Step 4: Add observability so it gets smarter over time
Product Bestie isn’t a set-it-and-forget-it tool. Opus built an internal dashboard (they call it Magnum) where engineers can see everything the agent has done — every question, every response, every action. Reps can give a thumbs up or thumbs down on responses. A thumbs down prompts feedback, and the agent learns not to repeat that mistake.
This is the part that makes it genuinely useful over time instead of just a neat demo. If you’re not watching what it does, you’re not managing it. Build in the feedback loop early.
What good looks like
Here’s a real example from Opus. A CS rep was on a call with a new account, and was asked a question about a specific product feature. Rather than a “let me get back to you” they were able to ask Bestie and get an answer a few minutes later, before the call ended.
Or imagine a scenario where an AE is prepping for a renewal call and pings Bestie to surface the account’s usage trends, recent support tickets, and any feature requests from the past quarter. In just a few minutes, they have a tailored talking-points doc.
Watch-outs
Security first, always. The moment your agent can touch production data, you’re in different territory. This is not a place to take shortcuts.

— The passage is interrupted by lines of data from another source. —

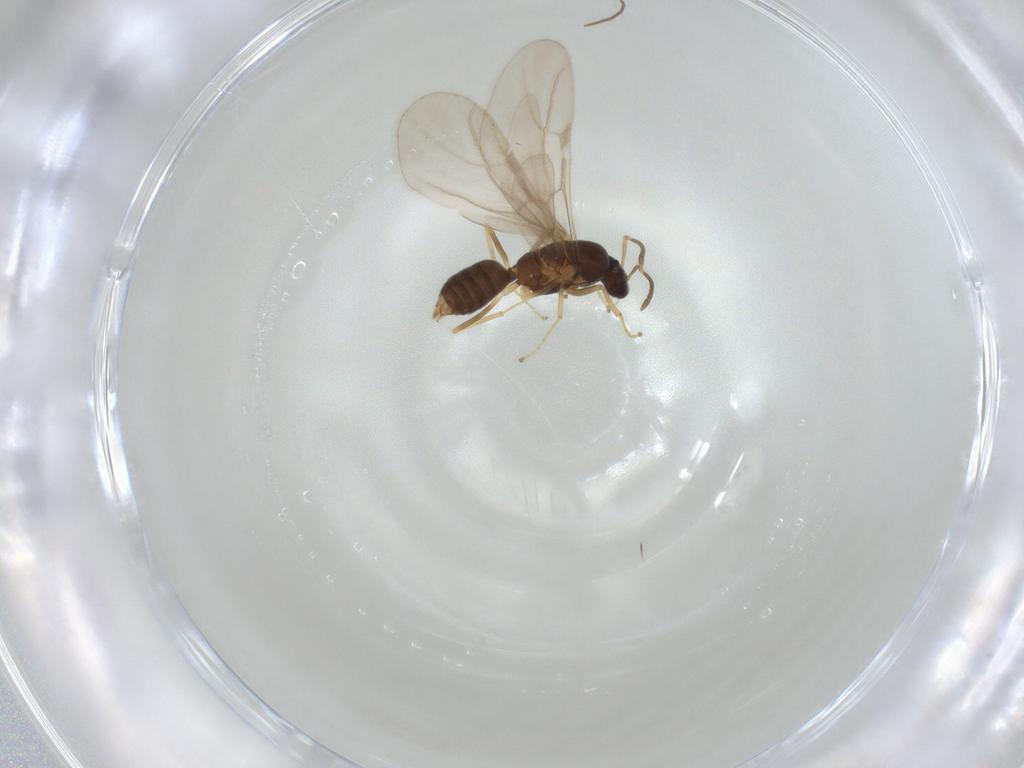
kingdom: Animalia
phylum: Arthropoda
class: Insecta
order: Hymenoptera
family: Formicidae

Don’t try to measure ROI too early. The value shows up in rep confidence, faster answers, fewer interruptions for your engineers. It’s real — but it’s diffuse. If you’re managing closely enough to know your team, you’ll know if it’s working. Trust that.
Start simpler if you need to
If building on Fly.io feels like too much for right now, there’s a V1 path: Cursor connected to Slack, pointed at your codebase. You lose the tools that make Bestie extremely valuable, but you gain a fast, low-lift way to start answering product questions in Slack but without relevant customer information.
Jeff’s framing: “You can do this pretty easily if you want to just get answers from the codebase. Things get more complex when you start to introduce more tools, but introducing those tools is where the magic happens..”
Use the simpler version to prove the value internally. Once your team is hooked on getting answers in Slack, the case for the full build becomes easy to make.
The takeaway
The buy vs. build decision is changing fast. For years, SaaS tools won because internal builds weren’t worth the engineering investment. That math is shifting. When a technical founder can build a working V1 in an evening, and when the customization ceiling on off-the-shelf tools keeps frustrating your team, the calculus looks different.
For Opus, Product Bestie isn’t just about answering questions faster. It’s about building infrastructure where every employee spends less of their day searching for answers and more time actually solving customer problems. The companies that figure this out first are going to have a real productivity edge.
Special thanks to Jeff Silver, CTO and Co-Founder at Opus, for sharing how Product Bestie works and letting us build this How-To from his write-up and our conversation.